According to Haber, he had decided a few months ago to retire two years before his final term was set to conclude. While he will be stepping down from the community board, Haber still intends to take part in some Community Board 11 committees as a community member.
“I felt that at my age, at 94, even though I’m in pretty good health, it was time for me to hang up my coat and give my spot to a younger person,” Haber said. “I want to continue [to participate] on the Landmarks Committee. I won’t chair it, but I’ll just be a member of the committee.”
Haber was the first appointee to the Community Planning Board 11 by Queens Borough President Sidney Leviss in 1969. One of his first projects there was the widening of Northern Boulevard from Douglaston Parkway to the City Line. Using his background as a civil engineer, Haber proposed removing five feet from the sidewalks and developing a 10-foot center median and turning lane in order to reduce congestion. After the project was approved and built, it proved to be so successful that the New York City Department of Transportation ended up reconstructing the entirety of Northern Boulevard from the Douglaston Parkway 12 miles to Long Island City using this design.
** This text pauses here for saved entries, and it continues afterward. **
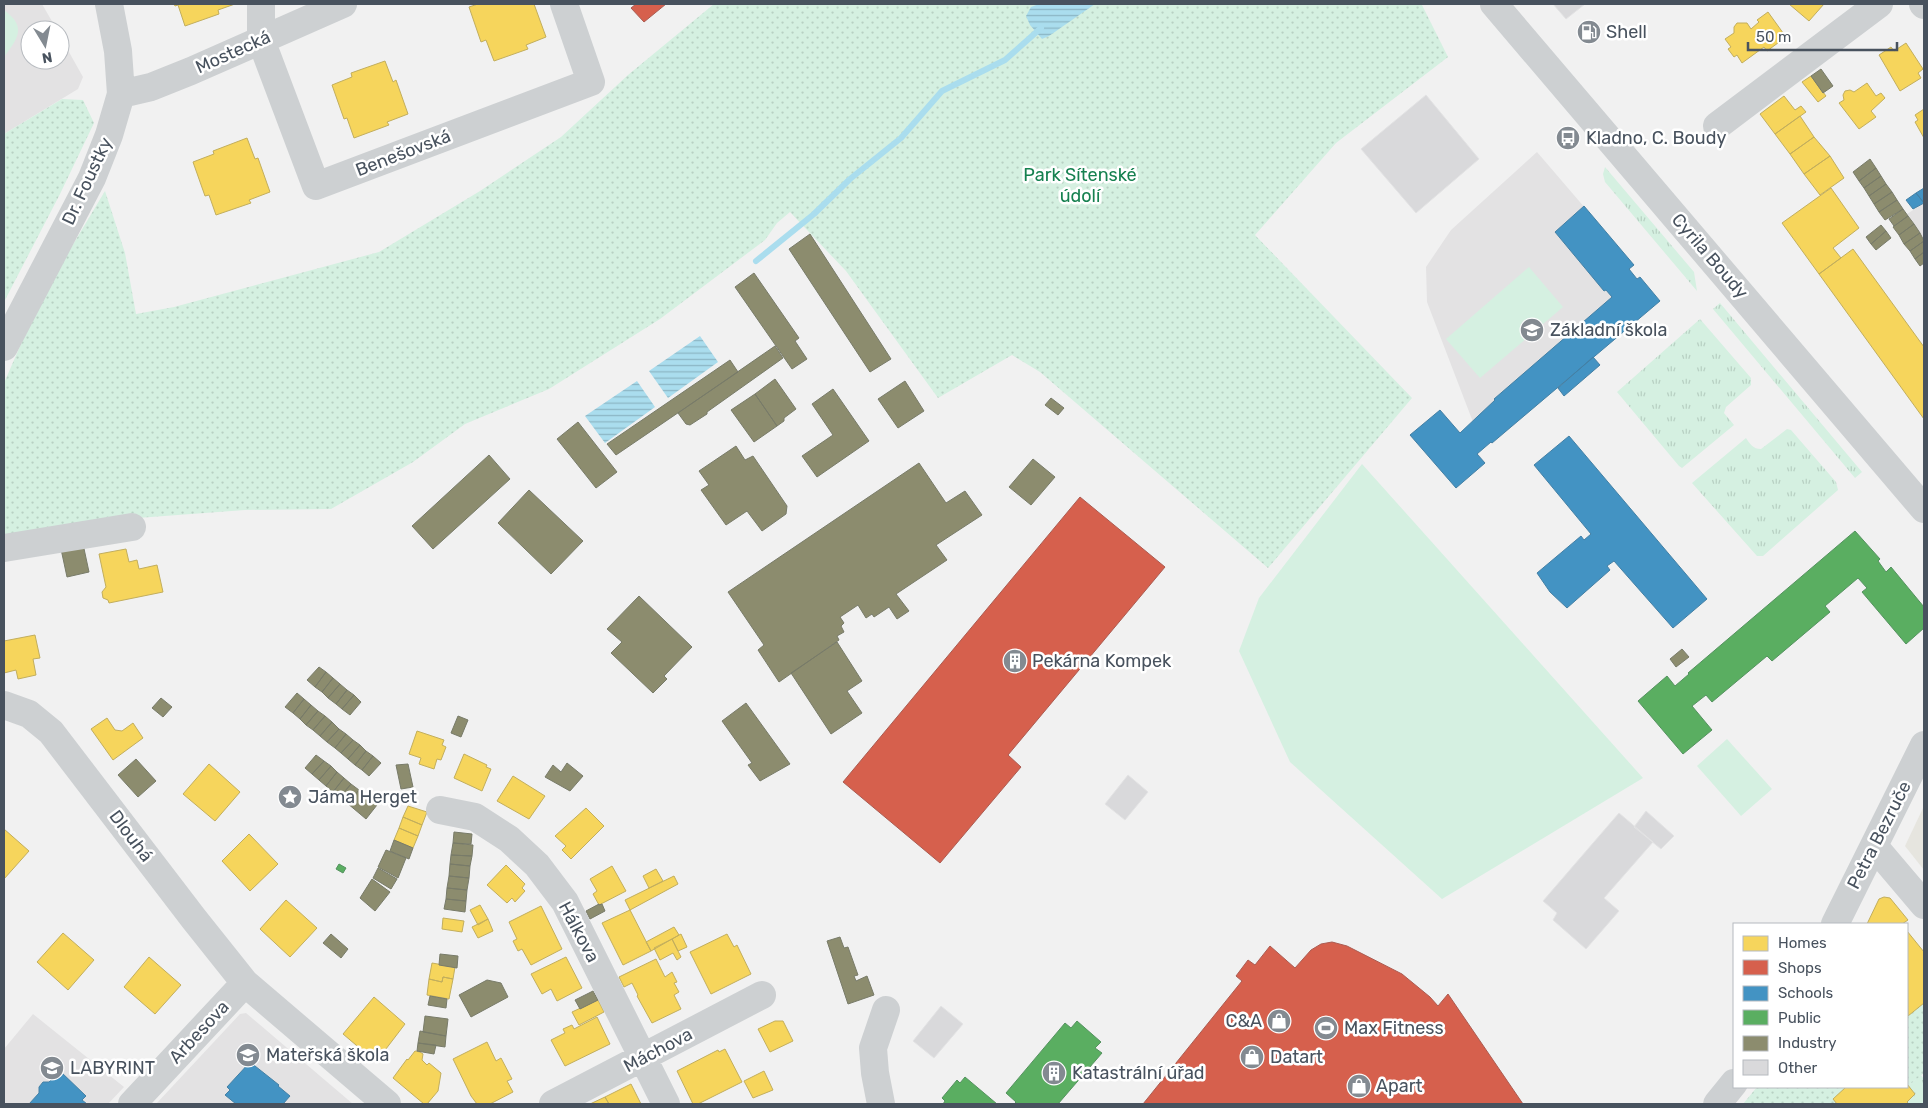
<svg xmlns="http://www.w3.org/2000/svg" width="1928" height="1108" font-family="Rubik,sans-serif">
	<defs>
		<pattern id="grass-tufts" width="24" height="20" patternUnits="userSpaceOnUse" patternTransform="scale(1.25)"><rect width="24" height="20" fill="#d5f0e1"/><path d="M3 7l-1-3M5 7V3M7 7l1-3M15 17l-1-3M17 17v-4M19 17l1-3" fill="none" stroke="#b8d0c3"/></pattern>
		<pattern id="park-dots" width="8" height="8" patternUnits="userSpaceOnUse" patternTransform="scale(1.25)"><rect width="8" height="8" fill="#d5f0e1"/><path d="M2 2h.1M6 6h.1" fill="none" stroke="#b8d0c3" stroke-width="1.8" stroke-linecap="round"/></pattern>
		<pattern id="water-rules" width="6" height="5" patternUnits="userSpaceOnUse" patternTransform="scale(1.25)"><rect width="6" height="5" fill="#ade"/><path d="M0 2.5h6" fill="none" stroke="#8cb6c4"/></pattern>
	</defs>
	<rect width="100%" height="100%" fill="#f1f1f1"/>
	<path fill="#e6e5df" d="M1924,806v64l-19,-24z"/>
	<path fill="#e3e2e3" d="M4,4h38l15,26h-27v30h30v-24l23,41 -5,12 -74,45z
		M1537,152l97,113 -5,5 8,9 -43,78 6,8 -36,31 -7,-8 -65,56 -2,-2 -12,11 7,10 -29,25 -46,-53 30,-25 20,23 13,-11 -46,-120 -1,-35 25,-37z
		M1924,203v37l-17,-26z
		M246,1013l107,91h-197l84,-90z
		M33,1014l91,73 -16,17h-104v-55z"/>
	<path fill="url(#grass-tufts)" d="M1605,167l89,105 3,19 -92,-109 -2,-8z
		M1720,303l142,169 -7,6 -142,-169z
		M1700,319l51,59v7l-25,22 -2,6 10,12 -52,43 -3,-2 -62,-74z
		M1787,429l4,1 45,52 2,8 -75,66h-6l-65,-73 54,-45c4,6 7,11 15,11z
		M1921,1075l3,4v25h-15l-2,-2 8,-8 -7,-8z"/>
	<path fill="url(#park-dots)" d="M714,4h709l-1,1 26,52 -112,86 -81,92 157,163 -144,170 -228,-196 -28,-17 -74,43 -92,-127 -56,-59 -13,11 -12,17 -105,79 -111,70 -84,35 -52,38 -82,47 -86,1 -121,9 -120,17v-153l37,-85 64,-107 20,62 11,61 38,-7 205,-55 101,-61 81,-54 67,-62z
		M62,99l21,1 11,23 -34,71 -56,108v-168z
		M1924,1003v70l-16,13 -1,-70z
		M1757,1087h89l1,1 -14,11 4,5h-94z"/>
	<path fill="#d5f0e1" d="M4,10c23,17 14,28 0,47z
		M1529,267l34,40 -83,71 -34,-39z
		M1362,464l281,314 -201,121 -152,-137 -51,-111 20,-53z
		M1727,739l45,50 -31,27 -44,-50z"/>
	<path fill="url(#water-rules)" d="M1039,4h56l-46,32 -7,3 -12,-14 -4,-9 5,-9z
		M700,336l18,26 -50,36 -19,-27z
		M637,381l18,26 -50,36 -20,-27z"/>
	<path fill="#f6d55c" stroke="#c2ae5d" d="M174,4h61l-17,6 1,4 -34,12 -7,-21 -3,1z
		M478,4h56l12,33 -20,8 2,4 -34,12 -8,-21 -5,2 -12,-35z
		M1789,4h35l-15,17z
		M1768,12l18,25 -19,14 -3,-4 -22,16 -5,-8 -3,2 -6,-8 3,-2 -6,-8 9,-6v-6l3,-4h10l4,6 8,-7 -2,-2z
		M1906,43l17,26 -5,4 3,5 -21,13 -21,-36 12,-8 3,4z
		M385,61l8,21 3,-2 12,34 -21,8 2,3 -35,13 -7,-20 -3,1 -12,-34 20,-8 -1,-4z
		M1811,76l15,20 -8,6 -16,-20z
		M1867,83l9,13 5,-3 4,5 -14,13 5,6 -17,12 -20,-26 5,-3 -1,-5 2,-4 5,-1 4,2z
		M1784,96l11,14 6,-4 5,6 -31,22 -15,-20z
		M1924,109v29l-9,-16 3,-2 -3,-5z
		M1800,116l14,21 -24,17 -15,-20z
		M1814,137l16,19 -26,18 -14,-20z
		M247,138l8,21 3,-1 12,34 -21,8 2,3 -35,12 -7,-20 -4,1 -12,-34 21,-8 -1,-3z
		M1830,156l14,22 -24,17 -16,-21z
		M1831,188l28,40 -26,20 8,10 -22,16 -37,-51z
		M1853,249l71,98v72l-105,-145z
		M126,549l3,13 8,-2 2,9 18,-4 6,27 -54,11 -1,-3 -5,-2 -1,-6 4,-5 -7,-33z
		M35,635l5,23 -7,1 3,16 -18,4 -2,-9 -12,3v-32z
		M107,718l8,12 7,1 11,-8 10,15 -30,22 -22,-31z
		M417,731l27,9 -2,5 4,2 -5,13 -4,-1 -3,10 -15,-5 2,-6 -12,-4z
		M464,754l23,11 -1,2 5,2 -9,22 -28,-13z
		M209,764l31,28 -25,29 -32,-27z
		M513,776l32,20 -16,23 -32,-18z
		M408,806l19,6 -5,13 -19,-8z
		M586,808l18,18 -33,33 -9,-9 4,-4 -11,-10z
		M403,817l19,8 -4,11 -19,-8z
		M399,828l19,8 -5,12 -19,-8z
		M4,829l25,22 -25,28z
		M249,834l29,30 -28,27 -28,-30z
		M506,865l19,19 -3,4 3,3 -10,11 -3,-4 -5,5 -20,-18z
		M612,866l14,25 -27,14 -6,-11 4,-3 -7,-12z
		M656,869l7,12 -14,7 -6,-12z
		M674,876l4,8 -48,26 -5,-10z
		M1884,897l6,1 18,22 -6,4h-35l12,-25z
		M286,900l31,28 -27,29 -30,-28z
		M480,905l8,14 -10,6 -8,-15z
		M541,906l21,43 -31,16 -9,-16 -4,2 -5,-10 4,-2 -8,-17z
		M630,910l21,41 -28,14 -21,-42z
		M443,918l21,3 -2,11 -20,-3z
		M488,919l5,12 -15,7 -6,-11z
		M674,927l5,8 -28,16 -5,-9z
		M1907,931l17,21v51l-16,13z
		M63,933l31,27 -26,30 -31,-28z
		M681,934l6,13 -9,4 -6,-12z
		M727,934l7,13 3,-2 14,29 -40,20 -21,-42z
		M672,939l9,18 -4,3 -4,-7 -13,7 -6,-12z
		M149,957l32,28 -26,29 -31,-27z
		M566,957l16,31 -25,13 -6,-12 -9,5 -11,-20z
		M656,959l9,18 7,-5 5,10 -3,1 5,9 -5,3 7,14 -29,14 -15,-27 1,-1 -6,-12 -8,4 -5,-10z
		M432,963l23,4 -2,12 -10,-2 -1,5 -13,-3z
		M443,977l10,2 -4,20 -22,-4 2,-16 13,3z
		M374,997l31,27 -29,38 -33,-28z
		M598,1000l6,12 -25,13 -7,-13z
		M597,1017l13,27 -45,22 -14,-26 14,-7 -2,-4 9,-4 2,4z
		M775,1021h8l10,20 -23,11 -12,-23z
		M487,1042l9,19 5,-3 11,21 -5,2 6,11 -23,12h-13l-6,-8 -18,-37z
		M725,1049l17,33 -44,22h-5l-16,-33 41,-21 1,2z
		M415,1051l5,1 3,2 -1,6 5,5 2,-2 12,10 -3,18 -11,13h-3l-31,-26 14,-19 1,1z
		M764,1071l9,19 -20,8 -9,-17z
		M631,1084l10,20h-32l-4,-7z
		M1907,1084l8,10 -8,8 2,2h-72l-4,-5 13,-12h61z
		M605,1097l4,7h-19z"/>
	<path fill="#d6604d" stroke="#ab5c52" d="M636,4h30l-22,18 -13,-14z
		M1080,497l85,70 -157,188 13,12 -81,96 -97,-81z
		M1332,942l15,4 55,28 28,23 8,9 10,-12 75,110h-380l99,-123 -6,-5 12,-16 7,5 15,-19 25,22 16,-18 10,-6z"/>
	<path fill="#4393c3" stroke="#4480a5" d="M1924,188v15l-8,-10z
		M1916,193l8,10 -11,6 -7,-9z
		M1584,206l50,59 -5,4 8,10 3,-2 20,24 -168,142 -1,-1 -14,12 8,9 -29,25 -46,-53 30,-25 20,23 35,-33 -1,-1 118,-102 -6,-7 -2,1 -49,-59z
		M1593,357l7,8 -36,31 -6,-8z
		M1569,436l138,163 -34,29 -59,-67 -7,5 3,4 -43,38 -17,-16 -13,-19 44,-37 3,4 7,-6 -57,-69z
		M250,1062l29,23 -1,1 12,10 -7,8h-47l-11,-9 5,-5 -3,-3z
		M60,1071l26,25 -4,4 5,4h-58l10,-11v-6l4,-5h6z"/>
	<path fill="#5aae61" stroke="#559260" d="M1855,531l25,28 -2,2 8,11 5,-5 33,40v21l-18,16 -44,-52 5,-4 -9,-10 -33,28 5,6 -58,49 -5,-5 -55,46 -6,-7 -14,11 20,24 -29,24 -45,-53 29,-25 8,10 14,-12 -1,-1z
		M339,864l7,4 -3,5 -7,-4z
		M1077,1021l24,21 -6,6 7,5 -44,51h-44l2,-2 -10,-9 59,-70 6,5z
		M965,1077l32,27h-54l2,-3 -3,-3 15,-18 3,3z"/>
	<path fill="#8c8c6e" stroke="#787b69" d="M1821,69l12,17 -10,7 -12,-17z
		M1870,159l6,9 -17,13 -6,-9z
		M1876,168l5,8 -17,12 -5,-7z
		M1881,176l5,8 -17,12 -5,-8z
		M1886,184l6,8 -18,12 -5,-8z
		M1892,192l5,8 -18,12 -5,-8z
		M1897,200l6,9 -18,11 -6,-8z
		M1903,209l5,7 -14,10 -5,-7z
		M1908,216l6,8 -15,11 -6,-8z
		M1914,224l6,9 -16,11 -5,-9z
		M1881,225l5,6 -15,13 -5,-7z
		M1886,231l5,7 -15,12 -5,-6z
		M1920,233l4,8 -14,10 -6,-7z
		M810,234l81,125 -21,13 -81,-123z
		M1924,241v11l-9,7 -5,-8z
		M1924,252v11l-4,3 -5,-7z
		M754,273l45,65 -4,3 12,18 -15,10 -57,-82z
		M775,346l8,12 -76,54v2l-17,11 -4,-1 -8,-11z
		M730,360l8,12 -122,83 -9,-11z
		M775,379l21,30 -12,9v3l-7,5 -22,-32z
		M905,381l19,30 -26,17 -20,-29z
		M833,389l36,52 -52,36 -15,-21 31,-21 -21,-31z
		M755,394l22,32 -23,16 -23,-32z
		M1051,398l13,10 -6,7 -13,-10z
		M578,422l39,50 -21,16 -39,-49z
		M736,446l9,14 8,-4 34,50 -1,8 -24,17 -15,-20 -21,14 -25,-35 8,-5 -10,-14z
		M489,455l21,24 -77,70 -21,-23z
		M1033,459l22,18 -24,28 -22,-18z
		M919,463l27,40 19,-12 17,24 -46,30 11,15 -51,34 13,17 -12,8 -8,-12 -15,10 -2,-3 -6,4 -8,-13 -18,12 4,6 -3,3 3,6 -7,4 2,4 -60,42 -21,-32 6,-5 -36,-53z
		M529,490l54,51 -32,33 -53,-51z
		M83,544l6,28 -22,5 -6,-28z
		M639,596l53,51 -28,29 3,3 -14,14 -42,-40 11,-11 -15,-13z
		M837,642l25,39 -15,10 15,22 -31,21 -40,-61z
		M1682,649l7,8 -13,10 -6,-8z
		M319,667l7,5 -11,15 -8,-7z
		M326,672l7,6 -11,14 -7,-5z
		M333,678l7,6 -12,14 -6,-6z
		M340,684l7,6 -11,14 -8,-6z
		M347,690l7,5 -12,14 -6,-5z
		M297,693l7,6 -11,14 -8,-6z
		M354,695l7,7 -11,13 -8,-6z
		M161,698l11,9 -9,10 -11,-9z
		M304,699l7,6 -11,14 -7,-6z
		M746,703l44,61 -30,17 -12,-16 4,-2 -30,-42z
		M311,705l7,6 -12,14 -6,-6z
		M318,711l7,5 -12,14 -7,-5z
		M325,716l7,6 -12,14 -7,-6z
		M458,716l10,4 -7,17 -10,-4z
		M332,722l7,7 -12,13 -7,-6z
		M339,729l7,5 -11,14 -8,-6z
		M346,734l7,6 -12,13 -6,-5z
		M353,740l7,5 -12,14 -7,-6z
		M360,745l6,6 -11,14 -7,-6z
		M366,751l7,5 -11,14 -7,-5z
		M316,755l8,6 -12,13 -7,-6z
		M373,756l8,7 -12,13 -7,-6z
		M136,759l20,22 -18,16 -20,-22z
		M324,761l7,5 -12,14 -7,-6z
		M567,763l16,13 -13,15 -25,-14 8,-12 8,7z
		M408,764l5,23 -12,2 -5,-24z
		M331,766l6,6 -11,14 -7,-6z
		M337,772l7,6 -11,14 -7,-6z
		M344,778l7,6 -11,13 -7,-5z
		M351,784l8,6 -12,13 -7,-6z
		M359,790l18,15 -11,14 -19,-16z
		M454,832l18,2 -1,10 -18,-1z
		M394,840l19,8 -4,11 -19,-8z
		M453,843l20,2 -1,11 -21,-1z
		M386,850l20,8 -8,20 -20,-11z
		M451,855l21,1 -2,10 -20,-2z
		M450,864l20,2 -1,12 -20,-2z
		M378,868l19,11 -6,10 -18,-11z
		M449,876l20,2 -2,12 -20,-2z
		M372,879l18,13 -15,19 -15,-13z
		M447,888l20,2 -1,11 -20,-2z
		M446,899l20,2 -1,11 -21,-3z
		M599,904v1l3,-1 3,7 -15,8 -4,-8z
		M331,934l17,15 -7,9 -18,-15z
		M840,937l4,11 4,-1 10,28 -4,1 2,5 11,-5 7,19 -26,9 -21,-63z
		M440,954l18,2 -1,12 -18,-3z
		M487,980l14,3 7,14 -37,20 -12,-22z
		M593,991l5,9 -18,9 -5,-9z
		M430,996l17,3 -1,9 -18,-3z
		M425,1016l23,3 -2,17 -23,-4z
		M420,1031l26,5 -1,11 -27,-4z
		M418,1043l18,2 -2,9 -17,-3z"/>
	<g fill="none" stroke-linecap="round" stroke-linejoin="round">
		<path stroke="#ade" stroke-width="6" d="M756,261l58,-47 36,-35 51,-41 41,-47 63,-31 36,-32"/>
	</g>
	<path fill="#d9d9db" stroke="#e3e3e4" d="M1553,4h32l-19,15z
		M1426,95l53,64 -63,54 -55,-64z
		M1128,775l20,17 -23,28 -20,-16z
		M1646,811l28,25 -13,13 -27,-22z
		M1619,813l34,29 -49,56 15,13 -33,38 -33,-29 4,-7 -14,-12z
		M941,1006l22,18 -29,34 -21,-17z"/>
	<g fill="none" stroke-linecap="round" stroke-linejoin="round">
		<path stroke="#cdd0d2" stroke-width="28" d="M261,4v36l55,146 275,-104 -27,-78
			M1494,4l430,505
			M1923,4l1,1
			M121,94l30,-7 40,-16 152,-67
			M1717,126l162,-122
			M4,347l88,-169 17,-43 12,-41 -3,-43 -9,-47
			M4,548l128,-21
			M4,705l25,9 22,18 143,187 51,64 142,121
			M440,810l35,7 34,22 28,26 28,37 101,202
			M1874,846l50,59
			M1835,924l89,-179
			M132,1104l113,-121
			M553,1104l209,-109
			M881,1104l-6,-31 -2,-25 13,-38
			M1717,1104l17,-21"/>
	</g>
	<defs>
		<g id="fuel-disc" transform="scale(1.25)"><circle r="9.5" fill="#838a91" stroke="#fff"/><path d="M-5.5-6h7V0h2V4h1.3V-2.5L3-4.5l.8-.8L6-3V5H2.5V1h-1V6h-7ZM-4.2-4.7v3.2H.2V-4.7Z" fill="#fff"/></g>
		<g id="bus-disc" transform="scale(1.25)"><circle r="9.5" fill="#838a91" stroke="#fff"/><path d="M-5-6H5V4H4V6H2V4H-2V6H-4V4H-5ZM-3.5-4V0h7V-4ZM-3.5 1.2v1.5H-2V1.2ZM2 1.2v1.5H3.5V1.2Z" fill="#fff"/></g>
		<g id="school-disc" transform="scale(1.25)"><circle r="9.5" fill="#838a91" stroke="#fff"/><path d="M0-5L7-2L0 1L-7-2ZM-4 1L0 2.5L4 1V4Q0 6-4 4Z" fill="#fff"/></g>
		<g id="building-disc" transform="scale(1.25)"><circle r="9.5" fill="#838a91" stroke="#fff"/><path d="M-4-6H4V6H1V3H-1V6H-4ZM-2.5-4.3h1.7v1.8h-1.7ZM.8-4.3h1.7v1.8H.8ZM-2.5-1h1.7V.8h-1.7ZM.8-1h1.7V.8H.8Z" fill="#fff"/></g>
		<g id="sight-disc" transform="scale(1.25)"><circle r="9.5" fill="#838a91" stroke="#fff"/><path d="M0-6L1.8-2.2L6-1.7L2.9 1.2L3.7 5.4L0 3.3L-3.7 5.4L-2.9 1.2L-6-1.7L-1.8-2.2Z" fill="#fff"/></g>
		<g id="shop-disc" transform="scale(1.25)"><circle r="9.5" fill="#838a91" stroke="#fff"/><path d="M-5-2.5h2.3a2.7 3.5 0 0 1 5.4 0H5L5.5 6h-11ZM-1.5-2.5h3a1.5 2.3 0 0 0-3 0Z" fill="#fff"/></g>
		<g id="stadium-disc" transform="scale(1.25)"><circle r="9.5" fill="#838a91" stroke="#fff"/><path d="M0-5a6.5 5 0 1 0 0 10a6.5 5 0 1 0 0-10ZM-3.5-1.8h7v3.6h-7Z" fill="#fff"/></g>
	</defs>
	<g fill-rule="evenodd">
		<use href="#fuel-disc" x="1589" y="32"/>
		<use href="#bus-disc" x="1568" y="138"/>
		<use href="#school-disc" x="1532" y="330"/>
		<use href="#building-disc" x="1015" y="661"/>
		<use href="#sight-disc" x="290" y="797"/>
		<use href="#shop-disc" x="1279" y="1021"/>
		<use href="#stadium-disc" x="1326" y="1028"/>
		<use href="#school-disc" x="248" y="1055"/>
		<use href="#shop-disc" x="1252" y="1057"/>
		<use href="#school-disc" x="52" y="1068"/>
		<use href="#building-disc" x="1054" y="1073"/>
		<use href="#shop-disc" x="1359" y="1086"/>
	</g>
	<g text-anchor="middle" stroke-width="5" stroke-linejoin="round" paint-order="stroke">
		<g font-size="18" fill="#48525e" stroke="#fff" text-anchor="start">
			<text x="1606" y="38">Shell</text>
			<text x="1586" y="144">Kladno, C. Boudy</text>
			<text x="1550" y="336">Základní škola</text>
			<text x="1032" y="667">Pekárna Kompek</text>
			<text x="308" y="803">Jáma Herget</text>
			<text x="1262" y="1027" text-anchor="end">C&amp;A</text>
			<text x="1344" y="1034">Max Fitness</text>
			<text x="266" y="1061">Mateřská škola</text>
			<text x="1270" y="1063">Datart</text>
			<text x="70" y="1074">LABYRINT</text>
			<text x="1072" y="1079">Katastrální úřad</text>
			<text x="1376" y="1092">Apart</text>
		</g>
		<g font-size="18" fill="#48525e" stroke="#fff">
			<text transform="translate(233 52) rotate(-24)" y="6">Mostecká</text>
			<text transform="translate(403 153) rotate(-21)" y="6">Benešovská</text>
			<text transform="translate(87 181) rotate(-65)" y="6">Dr. Foustky</text>
			<text transform="translate(1710 256) rotate(49)" y="6">Cyrila Boudy</text>
			<text transform="translate(1879 835) rotate(-63)" y="6">Petra Bezruče</text>
			<text transform="translate(131 836) rotate(53)" y="6">Dlouhá</text>
			<text transform="translate(579 932) rotate(62)" y="6">Hálkova</text>
			<text transform="translate(199 1032) rotate(-47)" y="6">Arbesova</text>
			<text transform="translate(658 1050) rotate(-28)" y="6">Máchova</text>
		</g>
		<g font-size="18" fill="#168150" stroke="#fff">
			<text x="1080" y="181">Park Sítenské<tspan x="1080" dy="21">údolí</tspan></text>
		</g>
	</g>
	<rect width="1928" height="1108" fill="none" stroke="#48525e" stroke-width="10"/>
	<rect x="1733" y="923" width="175" height="165" fill="#ffffff" stroke="#b6babf"/>
	<rect x="1743" y="936" width="25" height="15" fill="#f6d55c" stroke="#b6babf"/>
	<text x="1778" y="948" font-size="15" fill="#48525e">Homes</text>
	<rect x="1743" y="960" width="25" height="15" fill="#d6604d" stroke="#b6babf"/>
	<text x="1778" y="973" font-size="15" fill="#48525e">Shops</text>
	<rect x="1743" y="986" width="25" height="15" fill="#4393c3" stroke="#b6babf"/>
	<text x="1778" y="998" font-size="15" fill="#48525e">Schools</text>
	<rect x="1743" y="1010" width="25" height="15" fill="#5aae61" stroke="#b6babf"/>
	<text x="1778" y="1023" font-size="15" fill="#48525e">Public</text>
	<rect x="1743" y="1036" width="25" height="15" fill="#8c8c6e" stroke="#b6babf"/>
	<text x="1778" y="1048" font-size="15" fill="#48525e">Industry</text>
	<rect x="1743" y="1060" width="25" height="15" fill="#d9d9db" stroke="#b6babf"/>
	<text x="1778" y="1073" font-size="15" fill="#48525e">Other</text>
	<g transform="translate(45 45) rotate(170)"><circle r="24" fill="#ffffff" stroke="#b6babf"/>
	<path d="M0-4L9 19L0 12L-9 19Z" fill="#838a91"/>
	<text y="-8" font-size="14" font-weight="bold" text-anchor="middle" fill="#48525e">N</text>
	</g>
	<path d="M1748 42v8h149v-8" fill="none" stroke="#48525e" stroke-width="2.5"/>
	<text x="1756" y="42" font-size="15" fill="#48525e" stroke="#ffffff" stroke-width="4" paint-order="stroke">50 m</text>
</svg>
From 1971-2002, Haber served as the chairman of Community Board 11. Under his tenure, many areas of northeast Queens were rezoned by the board to allow new development while maintaining the character of the community. One of the main efforts during his tenure was the acquisition of of properties for additions to Alley Park and Udall’s Cove.
During and after his tenure as chairman, Haber continued to work for the community board, serving as chairman on numerous committees. Among those he chaired or co-chaired were the Queens County Traffic Safety Board (25 years) and the Queens Zoning Task Force (10 years). He also spent 30 years serving as the Queens Board of Director’s member of the New York City Industrial Development Agency. Additionally, in 1984, he served on Mayor Koch’s Commission on the Year 2000, on which he and author Robert Wagner Jr. created the book “New York Ascendant: the Commission’s Plan for New York City in 21st Century.”
In addition to serving on many other governmental boards, Haber collected many accolades over his 53 years in public service. He was cited by the U.S. Congress, New York state and New York City for his community service and technical work.
“It’s very unlikely that anybody else will ever serve as long as I did,” Haber said. “[I think people will remember me by] the length of time I put in and all the various things I was involved in.
One project Haber highlighted as being very proud of was expanding, altering and adding bus lines for students to better get to and from Queensborough Community College. This helped to decrease the amount of cars parked within the community by students, as they had more convenient public transportation routes. According to Haber, the Transportation Committee based these routes upon where many of the students lived.
“We got this information from the college and took the zip codes of where they lived,” Haber said. “Based on the ZIP codes, we figured out what routes they would take to come to school. You could tell pretty much what kind of public transportation they had available rather than use their cars.”
As this occurred before the age of computers, the data collection and drawn up routes were all done by hand. After putting together the proposal based off the data collected, the committee gave it to the Transit Authority, which was very receptive to it.
Another project that Haber discussed being involved in was adding five-foot cutouts to Bell Boulevard for buses. This allowed for buses along to pick up and drop off passengers without having to worry about backing up traffic, as the cutouts prevented them from blocking the roadway.
In addition to his work for Community Board 11, Haber has served as managing partner of the oldest and one of the largest transportation and bridge engineering firms in the United States. He also served 37 years in the United States Air Force on active and reserve duty, retiring with the rank of Lieutenant Colonel.
Liu and Braunstein paid a surprise visit to Haber’s home during CB 11’s virtual meeting. They then presented him with a proclamation honoring the exemplary service he has provided to his community and state.
“Bernie Haber is the epitome of community service,” Liu said. “For over 50 years, his insights and institutional knowledge have been instrumental in shaping communities in northeast Queens and beyond. Over the years, I have personally sought his guidance on many issues related to everything from land use, parks, transportation and more and time and again Bernie has shown to have his finger on the pulse of our community’s concerns. His absence on CB 11 will be greatly missed, but his presence will be felt for generations to come.”
Braunstein said part of what makes northeast Queens a special place to live is “due in part to civic-minded people like Bernie Haber.”
“As the longest-serving NYC community board member and a civil engineer by trade, Bernie brought a valued perspective and expertise to Board 11 that will be sorely missed,” Braunstein said. “The community is grateful for his hard work and I thank him for his 50+ years of dedicated service. It was a pleasure to visit Bernie with Senator Liu and I wish him well ahead of his retirement.”